Кровь, слава и любовь (Бенцони) - страница 124

Слезы маркизы Бриньоле, как всегда, были обильно приправлены гневом. Она была просто в бешенстве от того, чем обернулся брак, который стоил ей таких трудов. Маркиза взяла свое верное перо и адресовала своему «дорогому сыночку» следующую эпистолу:

«Моя дочь – отнюдь не девица легкого поведения. Она любит вас давно и верно. Откройте мне ваше сердце: если вы находите в ее поведении хоть что-либо, что требуется изменить, доверьтесь мне. Но разве вам самому не в чем себя упрекнуть? Было бы отлично, если бы вы поторопились образумиться…»

Сразу же после этого маркиза написала и дочери, чтобы уговорить ее простить мужа, если тот вернется «к прежним своим чувствам».

Видя, что на него ополчился весь свет, убедившись к тому же, что и сам король им весьма недоволен, Гонорий III подумал, что лучше будет согласиться на все, но придумать свой план. Он дал знать маркизе, что готов позабыть о прошлом, если Мария-Катарина вернется к семейному очагу. Молодой женщине трудно было бы отказаться. Поддавшись увещеваниям матери, она покинула монастырь и возвратилась в Париж.

Но едва она переступила порог особняка Матиньонов, едва увидела своего драгоценного супруга, как тот, не тая довольной улыбки, сообщил ей, что не только нет никакой необходимости разбирать вещи, но совсем наоборот: следует внимательно оглядеться, не забыла ли она чего-нибудь, уезжая в монастырь.

– Мы немедленно возвращаемся домой, – сказал он. – В Монако вам будет куда легче прийти в себя.

Мария-Катарина сразу же поняла, что попала в ловушку.

Замок на скале мог легко преобразиться в тюрьму. Придя в ужас от одной только мысли о том, что она окажется там в заточении до конца своих дней, Мария-Катарина решила опередить мужа и в тот же вечер сбежала из особняка в монастырь на улицу Бельшасс, большое преимущество которого по сравнению с другими заключалось в том, что он находился в очень близком соседстве с дворцом Бурбонов.

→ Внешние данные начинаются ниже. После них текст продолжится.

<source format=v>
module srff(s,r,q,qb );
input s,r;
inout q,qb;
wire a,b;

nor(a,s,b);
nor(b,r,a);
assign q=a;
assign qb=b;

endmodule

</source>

Там жил принц Конде, когда бывал в Париже. Мария-Катарина настаивала на расторжении брака, заявив, что отныне вверяет правосудию «свою жизнь и свою свободу».

Князь Монако Гонорий III, разумеется, усомнился в компетентности французских судей.

– Я изменил бы самому себе и своим потомкам, – величественно заявил он, – если бы признал себя подсудным иностранному трибуналу в деле такого сорта.

Выразился он, прямо скажем, неудачно. К тому же Гонорий III с течением времени становился все менее и менее симпатичен французскому двору. А главное, принц Конде на самом деле был весьма влиятельной особой.

Все это привело к счастливому исходу событий: 31 декабря 1770 года парламент освободил Марию-Катарину от обязанностей по отношению к мужу. Более того, чтобы обеспечить ее безопасность, князю было запрещено «как преследовать и посещать супругу, так и прямо или косвенно покушаться на ее свободу».